Today, some of those who criticise the government have been picked up and detained at unknown locations. We live in a democracy where the Presidency has no qualms asking law enforcement agents to be “ruthless” with those they say are election riggers. On Saturday, the President himself gave a mandate to the military to “identify and eliminate” the bandits troubling the country. We live in times when security agents – with their inimical record of cruelty against civilians – are publicly given the charge to be judge and execute crimes without recourse to democratic procedures.
The case of SaharaReporterspublisher, Omoyele Sowore, is another example of what we are losing. Sowore is a DSS detainee, and they are scrambling to something with which to charge him. What they came up with from their so-called “painstaking investigation” would have been laughable if the man’s life and well-being were not at stake. The demands Sowore made with #RevolutionNow were not outside the legitimate claims one can make from a democratic government, but he is being punished for dissent as if it is 1984 all over again.
Recently, Wole Soyinka complained that we are back in the dark, repressive days of Abacha.

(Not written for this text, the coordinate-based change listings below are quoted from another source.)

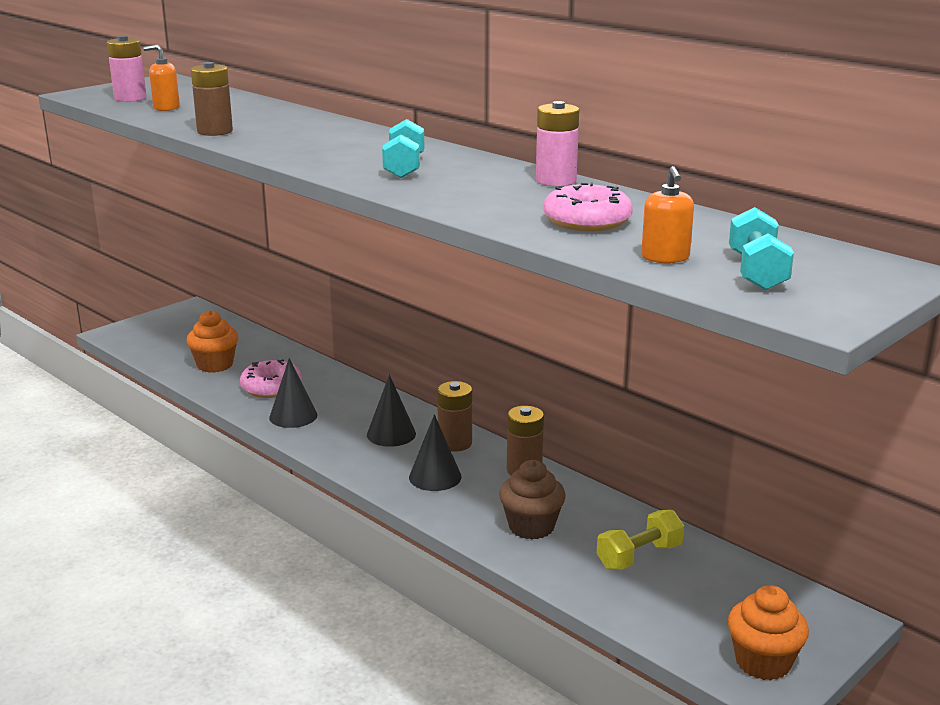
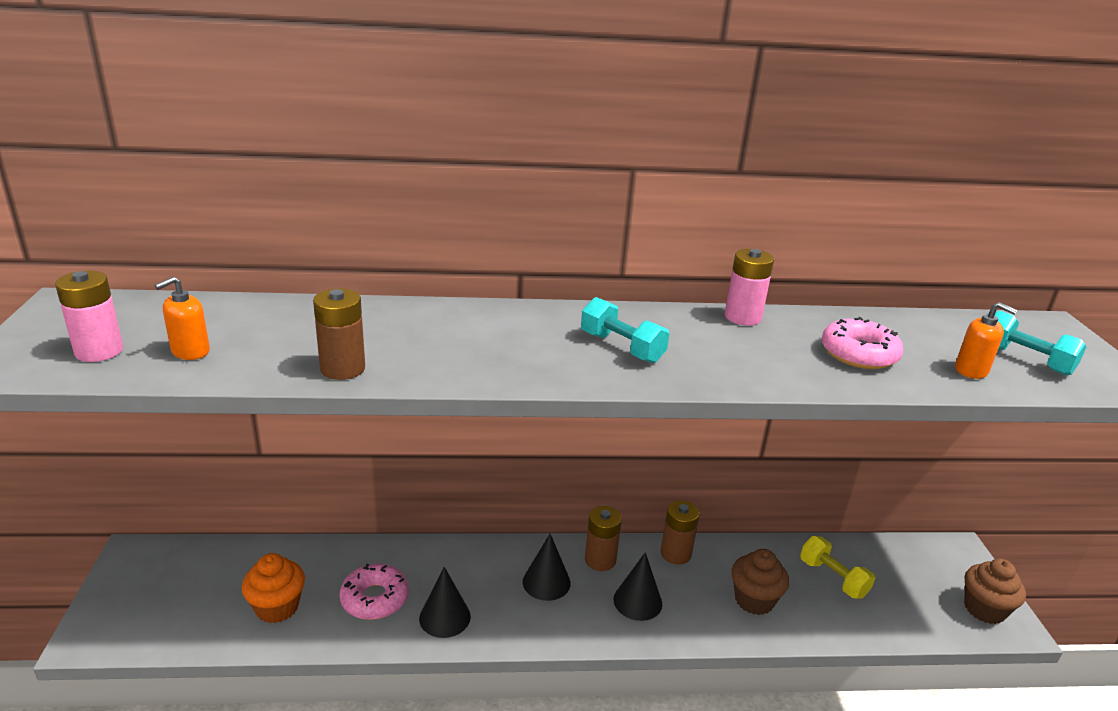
camera: 50 degrees left, 5 degrees up
(639, 556) = (833, 578): yellow dumbbell -> yellow dumbbell turned 45 degrees counterclockwise
(763, 662) = (984, 609): orange cupcake -> brown cupcake

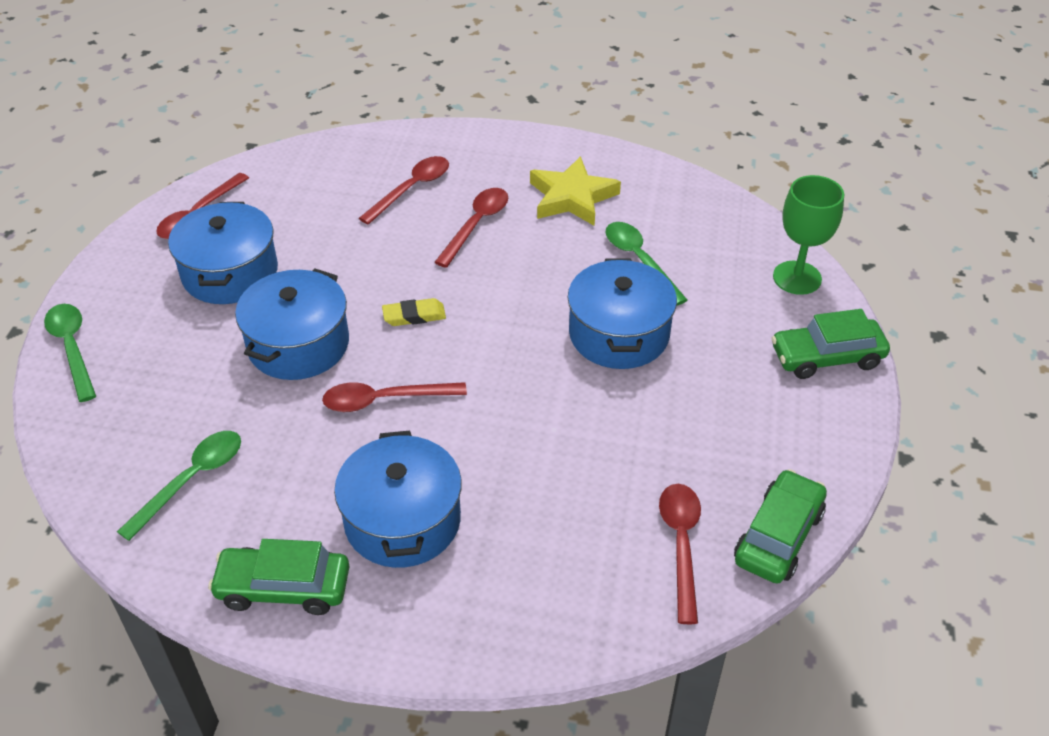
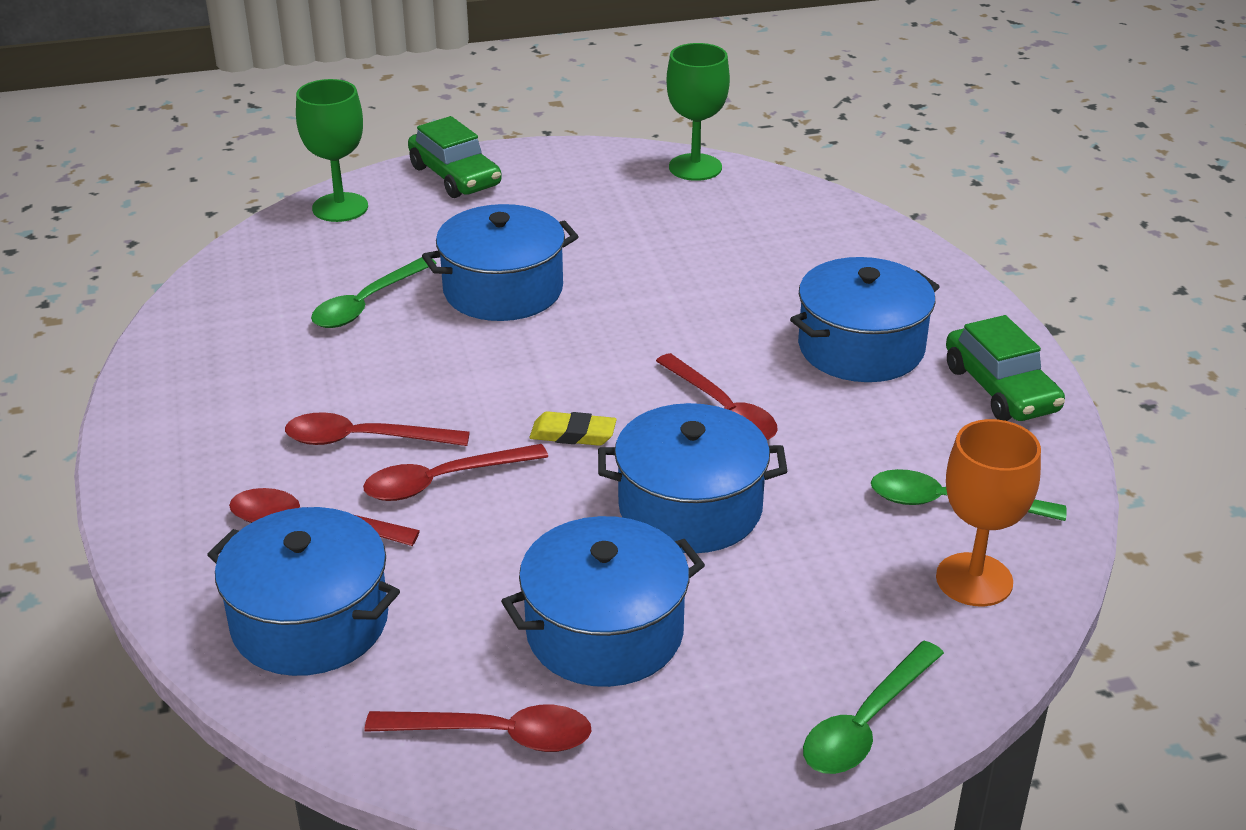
camera: 115 degrees left, 10 degrees down
(119, 452) = (974, 580): none -> orange goblet
(332, 174) = (310, 622): none -> blue pot
(414, 316) = (573, 434): yellow eraser -> yellow eraser turned 45 degrees counterclockwise
(572, 197) = (262, 379): yellow star -> none
(681, 545) = (745, 206): red spoon -> red spoon (443, 481)
(778, 536) = (695, 167): green car -> green goblet

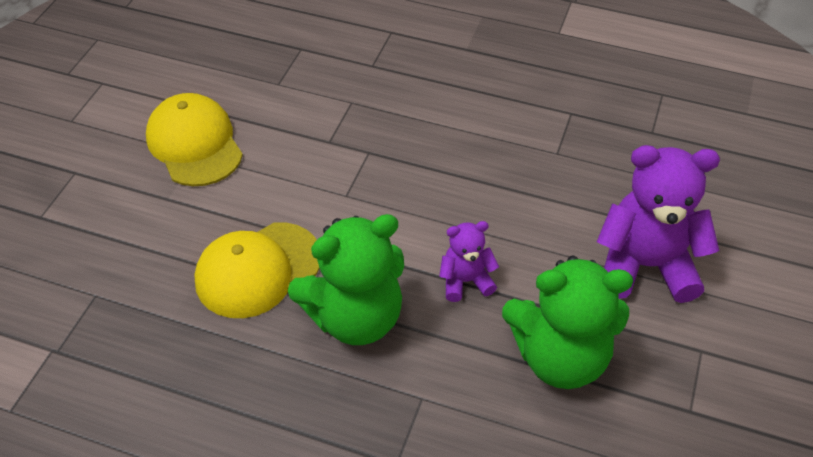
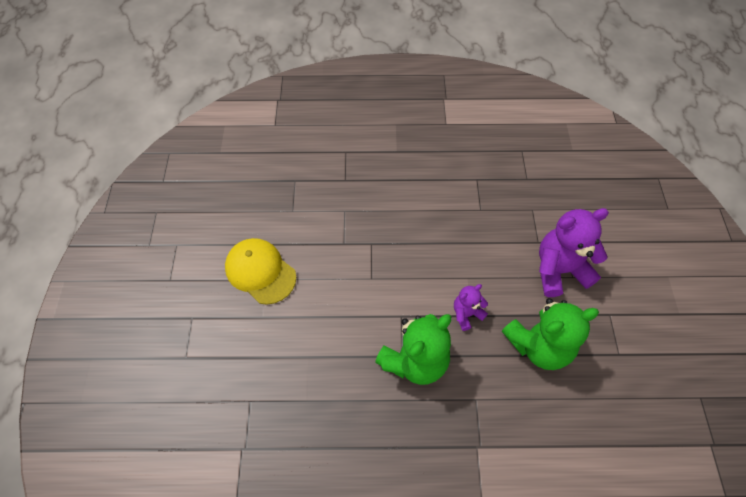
camera: 20 degrees left, 10 degrees up
(258, 270) = (342, 348): yellow cap -> none

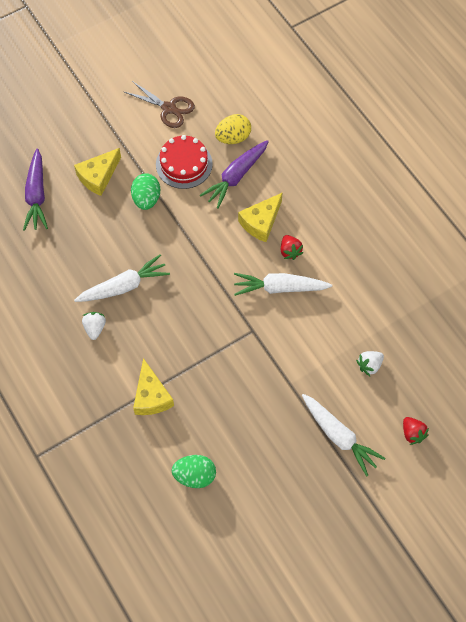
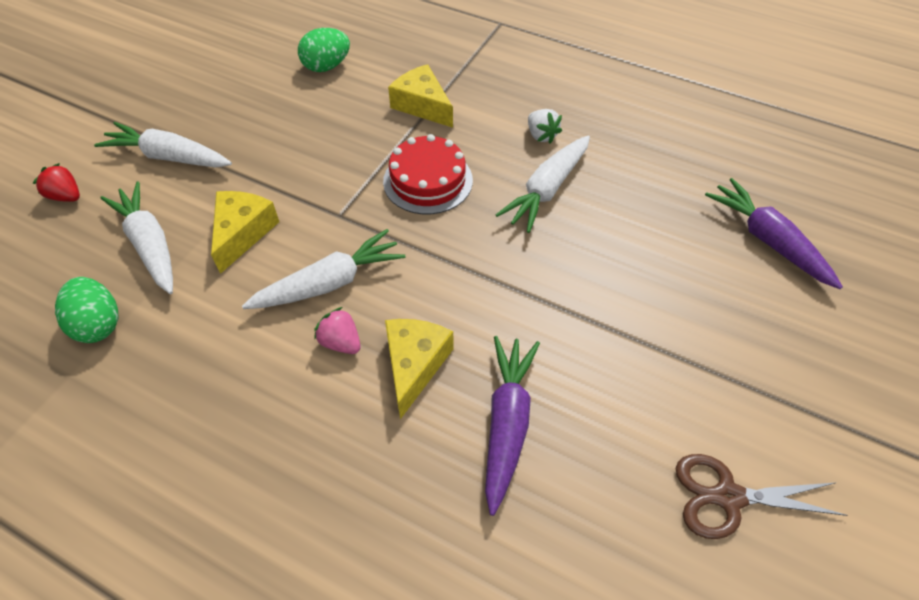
camera: 150 degrees right, 10 degrees down
(98, 176) = (717, 308): yellow cheese -> yellow cheese (242, 233)
(146, 199) = (617, 311): green egg -> green egg (98, 324)
(184, 164) = (610, 399): red cake -> red cake (428, 181)
(233, 138) = (566, 501): yellow egg -> none
(290, 251) = (341, 342): red strawberry -> pink strawberry
(369, 365) = (150, 244): white strawberry -> white carrot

Well, the truth is, we walked into all of these with our eyes wide open when we handed over the reins of a fragile polity to a man who never atoned for his original sins. When he got to power, the first thing he did was to cast off the pretences and show his true self. Now that developments such as attacks on democratic freedoms and Buhari’s anti-Midas touch on the economy are pushing us to re-engage the questions evaded earlier, we need to return to where the rain started beating us. We cannot afford to spend the next four years fighting a government that wants to take tyrannical liberties with civil liberties while other elemental issues of development get elided.